For CYP2D6 Poor Metabolizers (patients who do not express CYP2D6)
Dosing is similar to EMs except that the recommended maximum single dose is 25 mg, and the maximum recommended daily dose is 50 mg.
Resumption of Treatment
Following treatment interruption of greater than five days or a treatment interruption occurring due to a change in the patient’s medical condition or concomitant medications, Xenazine should be retitrated when resumed. For short-term treatment interruption of less than five days, treatment can be resumed at the previous maintenance dose without titration.

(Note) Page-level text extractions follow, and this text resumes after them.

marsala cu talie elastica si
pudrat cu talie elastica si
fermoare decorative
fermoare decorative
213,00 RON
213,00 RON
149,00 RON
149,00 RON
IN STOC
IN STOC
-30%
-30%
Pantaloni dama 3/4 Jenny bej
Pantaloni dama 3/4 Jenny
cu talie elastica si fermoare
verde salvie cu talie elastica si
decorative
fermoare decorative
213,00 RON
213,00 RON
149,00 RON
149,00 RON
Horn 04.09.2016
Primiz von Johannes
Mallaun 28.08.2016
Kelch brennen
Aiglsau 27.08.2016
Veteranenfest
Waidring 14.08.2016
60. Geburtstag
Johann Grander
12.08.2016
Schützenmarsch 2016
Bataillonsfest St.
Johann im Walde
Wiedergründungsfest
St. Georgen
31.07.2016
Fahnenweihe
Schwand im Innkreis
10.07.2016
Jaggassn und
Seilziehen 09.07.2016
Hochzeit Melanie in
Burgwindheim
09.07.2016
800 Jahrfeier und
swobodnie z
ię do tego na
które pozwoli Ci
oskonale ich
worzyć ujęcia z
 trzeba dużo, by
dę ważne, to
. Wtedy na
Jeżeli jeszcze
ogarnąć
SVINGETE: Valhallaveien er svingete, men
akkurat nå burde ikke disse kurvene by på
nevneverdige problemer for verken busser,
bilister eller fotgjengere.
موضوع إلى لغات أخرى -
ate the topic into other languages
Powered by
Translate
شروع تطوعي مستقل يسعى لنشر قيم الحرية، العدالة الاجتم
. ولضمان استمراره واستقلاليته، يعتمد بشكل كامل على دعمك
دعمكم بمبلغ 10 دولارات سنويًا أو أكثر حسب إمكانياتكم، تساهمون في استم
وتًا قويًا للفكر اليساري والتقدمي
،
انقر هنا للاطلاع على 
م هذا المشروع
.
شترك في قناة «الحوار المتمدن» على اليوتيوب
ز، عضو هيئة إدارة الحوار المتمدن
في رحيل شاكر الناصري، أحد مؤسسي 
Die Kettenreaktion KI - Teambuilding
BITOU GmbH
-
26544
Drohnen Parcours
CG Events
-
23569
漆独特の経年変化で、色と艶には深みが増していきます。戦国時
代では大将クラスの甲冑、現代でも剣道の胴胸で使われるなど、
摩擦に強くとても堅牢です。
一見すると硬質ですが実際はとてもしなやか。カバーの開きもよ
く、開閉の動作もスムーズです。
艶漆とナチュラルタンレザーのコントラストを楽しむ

Xenazine is contraindicated in patients who are actively suicidal, or in those with untreated or inadequately treated depression, as tetrabenazine can increase the risk of depression and suicidal thoughts.
Mechanism of Action
Xenazine (tetrabenazine) is a monoamine depletor for oral administration. The precise mechanism by which tetrabenazine exerts its anti-chorea effects is unknown, but is believed to be related to its effect as a reversible depletor of monoamines (such as dopamine, serotonin, norepinephrine, and histamine) from nerve terminals. Tetrabenazine reversibly inhibits the human vesicular monoamine transporter type 2 (VMAT2), resulting in decreased uptake of monoamines into synaptic vesicles and depletion of monoamine stores.
Adverse events associated with the use of Xenazine may include, but are not limited to, the following:
- upper respiratory tract infection
- balance difficulty
Clinical Trial Results
FDA approval of Xenazine was based on the results of two clinical studies.
This randomized, double-blind, placebo-controlled multi-center study enrolled 84 ambulatory subjects. The subjects received Xenazine starting at 12.5 mg/day and titrated upward at weekly intervals in 12.5 mg increments until satisfactory control of chorea was achieved, until intolerable side effects occurred, or until a maximal dose of 100 mg per day was reached. Treatment duration was 12 weeks, including a 7-week dose titration period and a 5 week maintenance period followed by a 1-week washout. The primary efficacy endpoint was the Total Chorea Score, an item of the Unified Huntington’s Disease Rating Scale (UHDRS). Total Chorea Scores for subjects in the drug group declined by an estimated 5.0 units during maintenance therapy (average of Week 9 and Week 12 scores versus baseline), compared to an estimated 1.5 units in the placebo group. The treatment effect of 3.5 units was highly statistically significant. At the Week 13 follow-up in Study 1 (1 week after discontinuation of the study medication), the Total Chorea Scores of subjects receiving Xenazine returned to baseline. A Physician-rated Clinical Global Impression (CGI) statistically favored Xenazine.
This controlled study was conducted in subjects who had been treated with open-label Xenazine for at least 2 months (mean duration of treatment was 2 years). They were randomized to continuation of tetrabenazine at the same dose (n=12) or to placebo (n=6) for three days, at which time their chorea scores were compared. Although the comparison did not reach statistical significance (p=0.1), the estimate of the treatment effect was similar to that seen in Study 1 (about 3.5 units).